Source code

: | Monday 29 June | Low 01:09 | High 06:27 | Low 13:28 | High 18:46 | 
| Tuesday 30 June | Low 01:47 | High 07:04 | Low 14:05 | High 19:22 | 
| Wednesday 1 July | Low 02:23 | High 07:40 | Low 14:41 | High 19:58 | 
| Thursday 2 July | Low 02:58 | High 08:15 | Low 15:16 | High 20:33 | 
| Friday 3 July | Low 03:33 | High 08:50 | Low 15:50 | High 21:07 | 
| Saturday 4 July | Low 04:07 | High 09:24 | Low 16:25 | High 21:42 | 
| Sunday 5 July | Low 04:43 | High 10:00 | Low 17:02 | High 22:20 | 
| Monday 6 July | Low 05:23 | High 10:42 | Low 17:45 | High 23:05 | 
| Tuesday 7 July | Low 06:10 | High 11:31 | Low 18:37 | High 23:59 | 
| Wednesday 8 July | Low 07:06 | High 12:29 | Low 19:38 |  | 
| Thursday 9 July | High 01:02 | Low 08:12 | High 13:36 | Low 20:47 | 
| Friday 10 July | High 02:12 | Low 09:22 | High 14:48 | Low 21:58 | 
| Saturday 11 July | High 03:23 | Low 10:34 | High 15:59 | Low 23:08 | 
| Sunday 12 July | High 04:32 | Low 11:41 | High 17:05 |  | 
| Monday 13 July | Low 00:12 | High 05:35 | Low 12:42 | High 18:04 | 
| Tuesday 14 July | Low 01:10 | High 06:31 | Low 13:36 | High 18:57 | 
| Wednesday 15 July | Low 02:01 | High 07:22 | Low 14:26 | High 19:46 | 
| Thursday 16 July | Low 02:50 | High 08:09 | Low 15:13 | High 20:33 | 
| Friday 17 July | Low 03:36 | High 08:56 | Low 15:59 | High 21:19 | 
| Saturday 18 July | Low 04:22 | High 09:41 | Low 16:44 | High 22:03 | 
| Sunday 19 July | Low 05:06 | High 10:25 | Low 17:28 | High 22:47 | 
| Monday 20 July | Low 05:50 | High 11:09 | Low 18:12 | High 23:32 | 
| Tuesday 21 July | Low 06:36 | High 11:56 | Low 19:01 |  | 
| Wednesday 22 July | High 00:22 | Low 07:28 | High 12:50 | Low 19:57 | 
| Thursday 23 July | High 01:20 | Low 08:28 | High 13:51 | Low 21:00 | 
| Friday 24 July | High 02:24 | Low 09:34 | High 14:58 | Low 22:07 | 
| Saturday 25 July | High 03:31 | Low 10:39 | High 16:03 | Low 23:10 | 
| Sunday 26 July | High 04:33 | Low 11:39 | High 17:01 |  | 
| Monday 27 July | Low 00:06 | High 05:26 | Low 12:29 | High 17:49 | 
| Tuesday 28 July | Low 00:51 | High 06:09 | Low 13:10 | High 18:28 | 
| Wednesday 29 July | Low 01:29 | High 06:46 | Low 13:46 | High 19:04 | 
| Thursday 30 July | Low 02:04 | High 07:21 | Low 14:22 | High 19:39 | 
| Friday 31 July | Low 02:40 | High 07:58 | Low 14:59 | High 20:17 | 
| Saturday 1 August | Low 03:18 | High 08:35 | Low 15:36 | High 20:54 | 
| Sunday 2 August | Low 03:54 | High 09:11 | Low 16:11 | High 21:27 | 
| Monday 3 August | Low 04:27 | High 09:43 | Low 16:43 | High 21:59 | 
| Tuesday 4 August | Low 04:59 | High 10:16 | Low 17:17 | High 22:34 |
———
Task to carry out » Return, exactly and without additions, the lines that run from the one containing "High 23:32 |" to the end of the material above.

Solved exercise »
| Monday 20 July | Low 05:50 | High 11:09 | Low 18:12 | High 23:32 | 
| Tuesday 21 July | Low 06:36 | High 11:56 | Low 19:01 |  | 
| Wednesday 22 July | High 00:22 | Low 07:28 | High 12:50 | Low 19:57 | 
| Thursday 23 July | High 01:20 | Low 08:28 | High 13:51 | Low 21:00 | 
| Friday 24 July | High 02:24 | Low 09:34 | High 14:58 | Low 22:07 | 
| Saturday 25 July | High 03:31 | Low 10:39 | High 16:03 | Low 23:10 | 
| Sunday 26 July | High 04:33 | Low 11:39 | High 17:01 |  | 
| Monday 27 July | Low 00:06 | High 05:26 | Low 12:29 | High 17:49 | 
| Tuesday 28 July | Low 00:51 | High 06:09 | Low 13:10 | High 18:28 | 
| Wednesday 29 July | Low 01:29 | High 06:46 | Low 13:46 | High 19:04 | 
| Thursday 30 July | Low 02:04 | High 07:21 | Low 14:22 | High 19:39 | 
| Friday 31 July | Low 02:40 | High 07:58 | Low 14:59 | High 20:17 | 
| Saturday 1 August | Low 03:18 | High 08:35 | Low 15:36 | High 20:54 | 
| Sunday 2 August | Low 03:54 | High 09:11 | Low 16:11 | High 21:27 | 
| Monday 3 August | Low 04:27 | High 09:43 | Low 16:43 | High 21:59 | 
| Tuesday 4 August | Low 04:59 | High 10:16 | Low 17:17 | High 22:34 |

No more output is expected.